- **BRIEF**: Every record must appear in your copy exactly as written, with no pictures.

============================================================

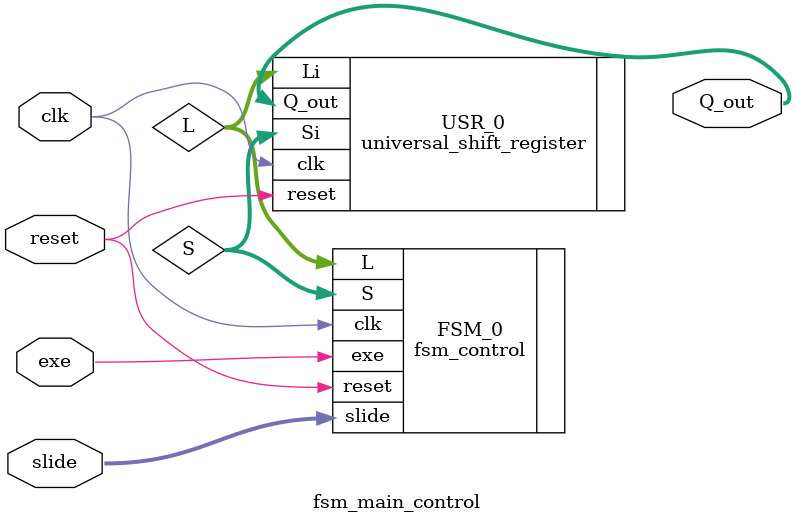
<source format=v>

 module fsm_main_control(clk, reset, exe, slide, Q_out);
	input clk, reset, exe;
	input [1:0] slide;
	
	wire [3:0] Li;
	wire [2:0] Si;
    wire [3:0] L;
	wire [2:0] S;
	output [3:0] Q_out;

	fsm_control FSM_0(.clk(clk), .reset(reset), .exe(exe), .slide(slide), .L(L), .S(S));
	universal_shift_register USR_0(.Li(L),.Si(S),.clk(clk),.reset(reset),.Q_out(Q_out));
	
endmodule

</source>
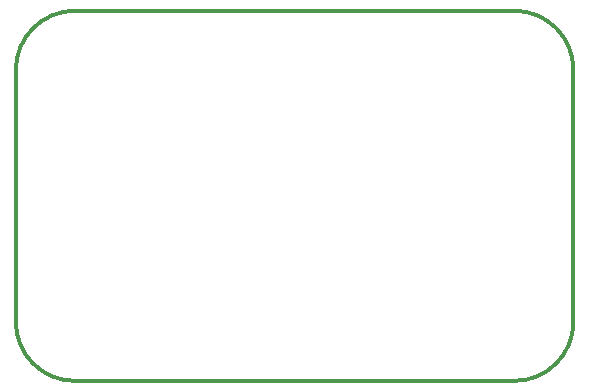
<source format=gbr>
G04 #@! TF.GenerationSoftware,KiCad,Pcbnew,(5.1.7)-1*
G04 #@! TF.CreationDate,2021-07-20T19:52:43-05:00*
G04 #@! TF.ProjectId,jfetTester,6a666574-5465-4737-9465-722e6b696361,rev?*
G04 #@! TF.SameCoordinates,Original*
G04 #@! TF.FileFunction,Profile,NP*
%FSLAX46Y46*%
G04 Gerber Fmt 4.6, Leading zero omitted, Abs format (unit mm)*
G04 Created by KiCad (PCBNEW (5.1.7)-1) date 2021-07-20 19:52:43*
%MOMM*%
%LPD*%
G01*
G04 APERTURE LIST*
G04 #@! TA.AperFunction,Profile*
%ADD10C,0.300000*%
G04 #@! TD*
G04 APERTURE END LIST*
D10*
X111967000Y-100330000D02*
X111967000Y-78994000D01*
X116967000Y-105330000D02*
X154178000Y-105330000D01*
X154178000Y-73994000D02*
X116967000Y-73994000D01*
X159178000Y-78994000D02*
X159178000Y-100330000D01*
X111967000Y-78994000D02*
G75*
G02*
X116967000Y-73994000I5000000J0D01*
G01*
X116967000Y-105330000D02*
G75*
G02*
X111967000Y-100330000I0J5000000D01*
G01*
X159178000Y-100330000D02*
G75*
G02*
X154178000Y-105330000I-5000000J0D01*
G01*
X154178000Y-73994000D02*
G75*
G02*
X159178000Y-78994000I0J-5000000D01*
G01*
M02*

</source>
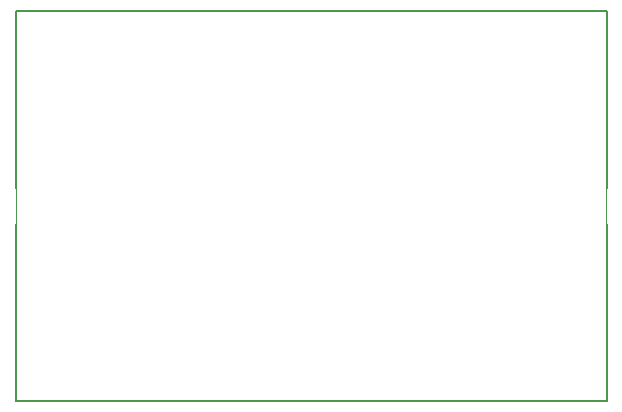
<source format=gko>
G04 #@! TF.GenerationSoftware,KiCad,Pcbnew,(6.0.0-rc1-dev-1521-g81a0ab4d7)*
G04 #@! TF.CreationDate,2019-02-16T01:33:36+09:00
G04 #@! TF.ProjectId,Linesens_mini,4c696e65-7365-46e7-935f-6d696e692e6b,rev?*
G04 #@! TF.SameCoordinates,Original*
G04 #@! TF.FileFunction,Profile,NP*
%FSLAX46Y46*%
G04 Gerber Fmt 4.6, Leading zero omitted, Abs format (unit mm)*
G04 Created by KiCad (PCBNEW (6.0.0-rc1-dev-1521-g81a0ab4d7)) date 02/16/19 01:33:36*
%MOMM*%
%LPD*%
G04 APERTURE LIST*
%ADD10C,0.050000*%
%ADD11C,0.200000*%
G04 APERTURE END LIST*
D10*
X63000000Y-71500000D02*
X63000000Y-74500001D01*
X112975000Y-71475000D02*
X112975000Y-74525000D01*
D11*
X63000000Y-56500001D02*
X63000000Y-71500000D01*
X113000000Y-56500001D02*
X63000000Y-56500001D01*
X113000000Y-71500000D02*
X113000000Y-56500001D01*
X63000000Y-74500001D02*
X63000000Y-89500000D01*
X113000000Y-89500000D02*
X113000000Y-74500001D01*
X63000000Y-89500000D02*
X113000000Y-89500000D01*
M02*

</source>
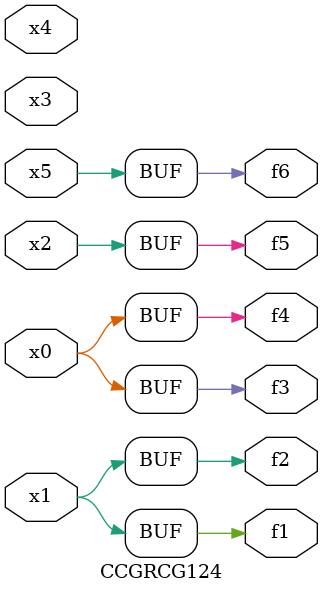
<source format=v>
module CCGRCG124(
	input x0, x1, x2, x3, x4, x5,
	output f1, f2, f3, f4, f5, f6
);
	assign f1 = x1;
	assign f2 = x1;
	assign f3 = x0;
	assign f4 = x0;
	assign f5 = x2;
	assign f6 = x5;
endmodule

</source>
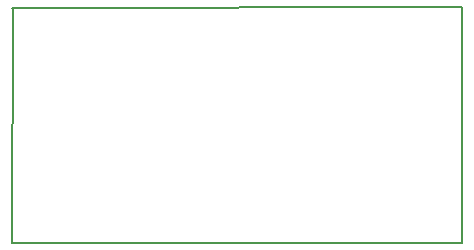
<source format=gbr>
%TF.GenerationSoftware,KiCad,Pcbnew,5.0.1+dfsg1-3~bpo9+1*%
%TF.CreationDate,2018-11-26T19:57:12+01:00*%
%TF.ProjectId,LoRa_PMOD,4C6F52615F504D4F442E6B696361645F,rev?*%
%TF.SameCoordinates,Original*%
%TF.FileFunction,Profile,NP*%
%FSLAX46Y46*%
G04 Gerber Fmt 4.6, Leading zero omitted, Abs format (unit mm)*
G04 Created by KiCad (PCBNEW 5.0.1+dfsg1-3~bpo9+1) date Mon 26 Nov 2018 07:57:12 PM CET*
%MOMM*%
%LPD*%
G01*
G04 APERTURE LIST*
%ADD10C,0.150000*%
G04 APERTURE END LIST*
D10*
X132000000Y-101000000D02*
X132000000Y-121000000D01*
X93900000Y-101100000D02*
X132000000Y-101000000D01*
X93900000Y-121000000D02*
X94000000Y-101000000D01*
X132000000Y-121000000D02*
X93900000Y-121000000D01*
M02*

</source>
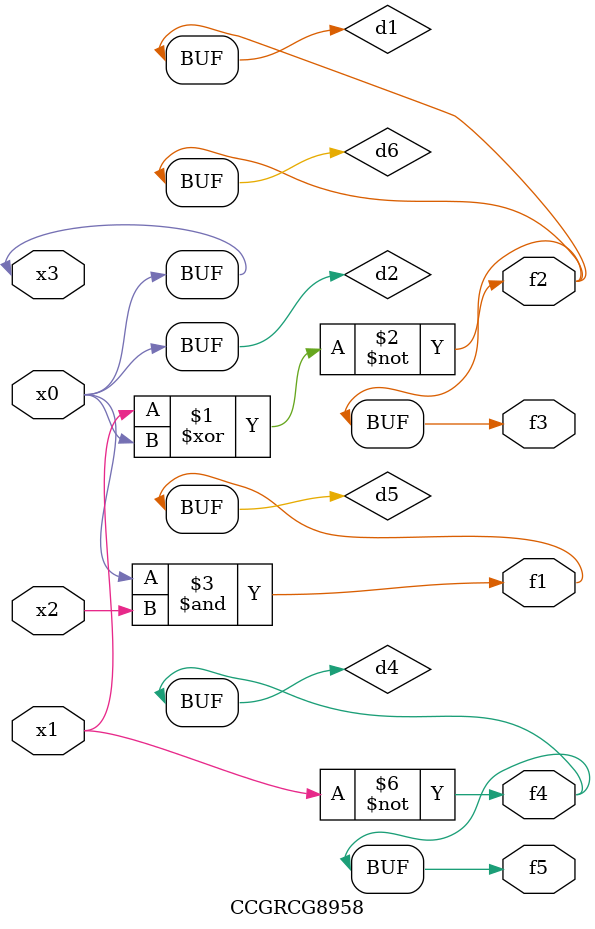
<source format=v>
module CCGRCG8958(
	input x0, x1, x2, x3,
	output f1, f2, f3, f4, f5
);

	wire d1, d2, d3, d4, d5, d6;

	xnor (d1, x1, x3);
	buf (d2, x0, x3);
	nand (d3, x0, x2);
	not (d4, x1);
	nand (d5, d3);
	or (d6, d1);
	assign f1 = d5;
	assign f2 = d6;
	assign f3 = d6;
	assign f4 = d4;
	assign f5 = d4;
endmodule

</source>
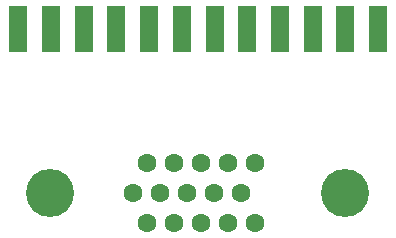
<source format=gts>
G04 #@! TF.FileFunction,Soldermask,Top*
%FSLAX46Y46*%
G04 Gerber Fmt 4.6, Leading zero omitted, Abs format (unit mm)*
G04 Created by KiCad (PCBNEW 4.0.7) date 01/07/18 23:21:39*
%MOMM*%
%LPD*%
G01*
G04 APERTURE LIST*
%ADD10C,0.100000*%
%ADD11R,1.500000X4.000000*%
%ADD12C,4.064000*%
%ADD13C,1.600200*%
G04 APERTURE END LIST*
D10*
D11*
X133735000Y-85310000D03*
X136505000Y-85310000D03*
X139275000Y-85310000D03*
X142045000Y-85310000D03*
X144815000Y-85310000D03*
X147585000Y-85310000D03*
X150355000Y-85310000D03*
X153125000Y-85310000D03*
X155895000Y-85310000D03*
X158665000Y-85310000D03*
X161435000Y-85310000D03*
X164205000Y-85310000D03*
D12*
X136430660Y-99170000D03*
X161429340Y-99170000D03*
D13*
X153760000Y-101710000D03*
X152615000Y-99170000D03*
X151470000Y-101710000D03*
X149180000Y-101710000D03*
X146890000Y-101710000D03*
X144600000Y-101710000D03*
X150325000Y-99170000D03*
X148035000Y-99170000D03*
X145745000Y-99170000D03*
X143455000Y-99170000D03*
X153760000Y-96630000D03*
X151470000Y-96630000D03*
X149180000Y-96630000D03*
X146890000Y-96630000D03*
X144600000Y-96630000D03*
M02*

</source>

============================================================

- **RESULT FOR THIS TASK**:
<source format=v>

 module fsm_main_control(clk, reset, exe, slide, Q_out);
	input clk, reset, exe;
	input [1:0] slide;
	
	wire [3:0] Li;
	wire [2:0] Si;
    wire [3:0] L;
	wire [2:0] S;
	output [3:0] Q_out;

	fsm_control FSM_0(.clk(clk), .reset(reset), .exe(exe), .slide(slide), .L(L), .S(S));
	universal_shift_register USR_0(.Li(L),.Si(S),.clk(clk),.reset(reset),.Q_out(Q_out));
	
endmodule

</source>
<source format=gbr>
G04 #@! TF.GenerationSoftware,KiCad,Pcbnew,(5.1.7)-1*
G04 #@! TF.CreationDate,2021-07-20T19:52:43-05:00*
G04 #@! TF.ProjectId,jfetTester,6a666574-5465-4737-9465-722e6b696361,rev?*
G04 #@! TF.SameCoordinates,Original*
G04 #@! TF.FileFunction,Profile,NP*
%FSLAX46Y46*%
G04 Gerber Fmt 4.6, Leading zero omitted, Abs format (unit mm)*
G04 Created by KiCad (PCBNEW (5.1.7)-1) date 2021-07-20 19:52:43*
%MOMM*%
%LPD*%
G01*
G04 APERTURE LIST*
G04 #@! TA.AperFunction,Profile*
%ADD10C,0.300000*%
G04 #@! TD*
G04 APERTURE END LIST*
D10*
X111967000Y-100330000D02*
X111967000Y-78994000D01*
X116967000Y-105330000D02*
X154178000Y-105330000D01*
X154178000Y-73994000D02*
X116967000Y-73994000D01*
X159178000Y-78994000D02*
X159178000Y-100330000D01*
X111967000Y-78994000D02*
G75*
G02*
X116967000Y-73994000I5000000J0D01*
G01*
X116967000Y-105330000D02*
G75*
G02*
X111967000Y-100330000I0J5000000D01*
G01*
X159178000Y-100330000D02*
G75*
G02*
X154178000Y-105330000I-5000000J0D01*
G01*
X154178000Y-73994000D02*
G75*
G02*
X159178000Y-78994000I0J-5000000D01*
G01*
M02*

</source>
<source format=gko>
G04 #@! TF.GenerationSoftware,KiCad,Pcbnew,(6.0.0-rc1-dev-1521-g81a0ab4d7)*
G04 #@! TF.CreationDate,2019-02-16T01:33:36+09:00
G04 #@! TF.ProjectId,Linesens_mini,4c696e65-7365-46e7-935f-6d696e692e6b,rev?*
G04 #@! TF.SameCoordinates,Original*
G04 #@! TF.FileFunction,Profile,NP*
%FSLAX46Y46*%
G04 Gerber Fmt 4.6, Leading zero omitted, Abs format (unit mm)*
G04 Created by KiCad (PCBNEW (6.0.0-rc1-dev-1521-g81a0ab4d7)) date 02/16/19 01:33:36*
%MOMM*%
%LPD*%
G04 APERTURE LIST*
%ADD10C,0.050000*%
%ADD11C,0.200000*%
G04 APERTURE END LIST*
D10*
X63000000Y-71500000D02*
X63000000Y-74500001D01*
X112975000Y-71475000D02*
X112975000Y-74525000D01*
D11*
X63000000Y-56500001D02*
X63000000Y-71500000D01*
X113000000Y-56500001D02*
X63000000Y-56500001D01*
X113000000Y-71500000D02*
X113000000Y-56500001D01*
X63000000Y-74500001D02*
X63000000Y-89500000D01*
X113000000Y-89500000D02*
X113000000Y-74500001D01*
X63000000Y-89500000D02*
X113000000Y-89500000D01*
M02*

</source>
<source format=v>
module CCGRCG124(
	input x0, x1, x2, x3, x4, x5,
	output f1, f2, f3, f4, f5, f6
);
	assign f1 = x1;
	assign f2 = x1;
	assign f3 = x0;
	assign f4 = x0;
	assign f5 = x2;
	assign f6 = x5;
endmodule

</source>
<source format=gbr>
%TF.GenerationSoftware,KiCad,Pcbnew,5.0.1+dfsg1-3~bpo9+1*%
%TF.CreationDate,2018-11-26T19:57:12+01:00*%
%TF.ProjectId,LoRa_PMOD,4C6F52615F504D4F442E6B696361645F,rev?*%
%TF.SameCoordinates,Original*%
%TF.FileFunction,Profile,NP*%
%FSLAX46Y46*%
G04 Gerber Fmt 4.6, Leading zero omitted, Abs format (unit mm)*
G04 Created by KiCad (PCBNEW 5.0.1+dfsg1-3~bpo9+1) date Mon 26 Nov 2018 07:57:12 PM CET*
%MOMM*%
%LPD*%
G01*
G04 APERTURE LIST*
%ADD10C,0.150000*%
G04 APERTURE END LIST*
D10*
X132000000Y-101000000D02*
X132000000Y-121000000D01*
X93900000Y-101100000D02*
X132000000Y-101000000D01*
X93900000Y-121000000D02*
X94000000Y-101000000D01*
X132000000Y-121000000D02*
X93900000Y-121000000D01*
M02*

</source>
<source format=v>
module CCGRCG8958(
	input x0, x1, x2, x3,
	output f1, f2, f3, f4, f5
);

	wire d1, d2, d3, d4, d5, d6;

	xnor (d1, x1, x3);
	buf (d2, x0, x3);
	nand (d3, x0, x2);
	not (d4, x1);
	nand (d5, d3);
	or (d6, d1);
	assign f1 = d5;
	assign f2 = d6;
	assign f3 = d6;
	assign f4 = d4;
	assign f5 = d4;
endmodule

</source>
<source format=gts>
G04 #@! TF.FileFunction,Soldermask,Top*
%FSLAX46Y46*%
G04 Gerber Fmt 4.6, Leading zero omitted, Abs format (unit mm)*
G04 Created by KiCad (PCBNEW 4.0.7) date 01/07/18 23:21:39*
%MOMM*%
%LPD*%
G01*
G04 APERTURE LIST*
%ADD10C,0.100000*%
%ADD11R,1.500000X4.000000*%
%ADD12C,4.064000*%
%ADD13C,1.600200*%
G04 APERTURE END LIST*
D10*
D11*
X133735000Y-85310000D03*
X136505000Y-85310000D03*
X139275000Y-85310000D03*
X142045000Y-85310000D03*
X144815000Y-85310000D03*
X147585000Y-85310000D03*
X150355000Y-85310000D03*
X153125000Y-85310000D03*
X155895000Y-85310000D03*
X158665000Y-85310000D03*
X161435000Y-85310000D03*
X164205000Y-85310000D03*
D12*
X136430660Y-99170000D03*
X161429340Y-99170000D03*
D13*
X153760000Y-101710000D03*
X152615000Y-99170000D03*
X151470000Y-101710000D03*
X149180000Y-101710000D03*
X146890000Y-101710000D03*
X144600000Y-101710000D03*
X150325000Y-99170000D03*
X148035000Y-99170000D03*
X145745000Y-99170000D03*
X143455000Y-99170000D03*
X153760000Y-96630000D03*
X151470000Y-96630000D03*
X149180000Y-96630000D03*
X146890000Y-96630000D03*
X144600000Y-96630000D03*
M02*

</source>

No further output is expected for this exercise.